**Exercise instructions:**
#1 In the cage conductivity passage, reproduce the part that opens with "Nyquist plots of" and closes with "Cage-2, and TA.", substituting "moisture" for "humidity".
#2 Answer these about the cage conductivity passage:
(a) Over what temperature range were the Nyquist plots taken?
(b) At what temperature were the ab initio molecular dynamics simulations run?
(c) Which package was used to perform those simulations?

**Supplied passage:**

Fig. 5: Comparison of electrochemical data, proton conductivity and average mean square-displacements (MSDs) for Cage-1, Cage-2 and TA.
figure 5

Nyquist plots of (a) Cage-1, (b) Cage-2 and (c) TA as a function of temperature (303 − 343 K) under fixed humidity 85% RH. d Arrhenius plots of the proton conductivity of Cage-1 (blue), Cage-2 (yellow) and TA (red) under 85% RH. Least-squares fittings are shown as blue, yellow and green solid lines, respectively. e Comparison of the simulated MSDs of Cage-1, Cage-2, and TA.

To further understand the mechanism of water dynamics and water diffusion in the crystalline phases of Cage-1, Cage-2 and TA, ab initio molecular dynamics (AIMD) simulations were adopted and performed at a temperature of 500 K for up to 50 ps by CP2K package (see the Simulations part in Method and Supplementary Fig. 25)43. Due to the large sizes of the organic macrocycle or cage molecules, we focused on the diffusion of water molecules. As shown in Fig. 5e, it is found that average mean square-displacements (MSDs) of Cage-1 is much larger than those of Cage-2, and especially TA macrocycle. Specifically, the diffusion coefficients of water molecules (Dwater) in Cage-1 (Dwater = 1.14 × 10−3 cm2 s−1) is nearly threefold of Cage-2 (Dwater = 4.05 × 10−4 cm2 s−1), and two orders of magnitude higher than that of macrocycle TA (Dwater = 4.52 × 10−3 cm2 s−1, Supplementary Fig. 25). The faster diffusion of water endow the Cage-1 system with quicker and better water recognition/transport ability, which is in good accordance with its Grotthuss mechanism. Therefore, the crystal structure formed in Cage-1 with 3D highly interconnected pore networks is a promising and highly efficient platform for water diffusion and water sensing.

**Provided data:**
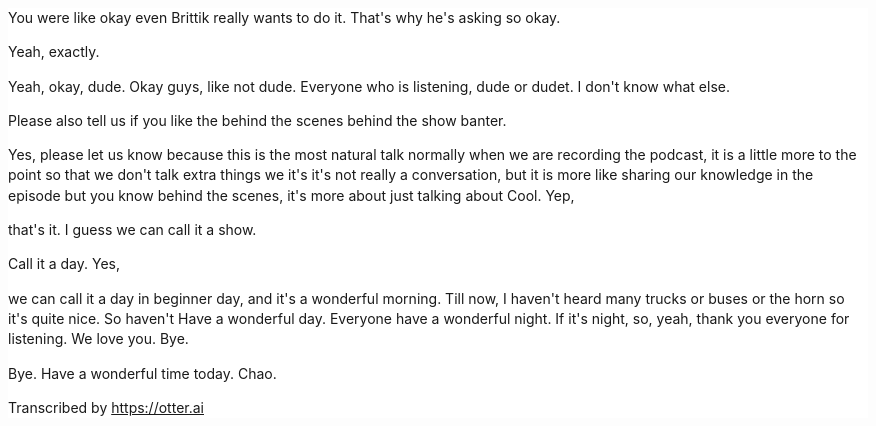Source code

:<TranscriptSpeaker name="Brittik" time="45:10" />

You were like okay even Brittik really wants to do it. That's why he's asking so okay.

<TranscriptSpeaker name="Aravind Balla" time="45:16" />

Yeah, exactly.

<TranscriptSpeaker name="Brittik" time="45:18" />

Yeah, okay, dude. Okay guys, like not dude. Everyone who is listening, dude or dudet. I don't know what else.

<TranscriptSpeaker name="Aravind Balla" time="45:29" />

Please also tell us if you like the behind the scenes behind the show banter.

<TranscriptSpeaker name="Brittik" time="45:35" />

Yes, please let us know because this is the most natural talk normally when we are recording the podcast, it is a little more to the point so that we don't talk extra things we it's it's not really a conversation, but it is more like sharing our knowledge in the episode but you know behind the scenes, it's more about just talking about Cool. Yep,

<TranscriptSpeaker name="Aravind Balla" time="46:02" />

that's it. I guess we can call it a show.

<TranscriptSpeaker name="Aravind Balla" time="46:06" />

Call it a day. Yes,

<TranscriptSpeaker name="Brittik" time="46:08" />

we can call it a day in beginner day, and it's a wonderful morning. Till now, I haven't heard many trucks or buses or the horn so it's quite nice. So haven't Have a wonderful day. Everyone have a wonderful night. If it's night, so, yeah, thank you everyone for listening. We love you. Bye.

<TranscriptSpeaker name="Aravind Balla" time="46:31" />

Bye. Have a wonderful time today. Chao.

Transcribed by https://otter.ai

**Answer section:**
#1
Nyquist plots of (a) Cage-1, (b) Cage-2 and (c) TA as a function of temperature (303 − 343 K) under fixed moisture 85% RH. d Arrhenius plots of the proton conductivity of Cage-1 (blue), Cage-2 (yellow) and TA (red) under 85% RH. Least-squares fittings are shown as blue, yellow and green solid lines, respectively. e Comparison of the simulated MSDs of Cage-1, Cage-2, and TA.

#2
(a) 303 − 343 K
(b) 500 K
(c) CP2K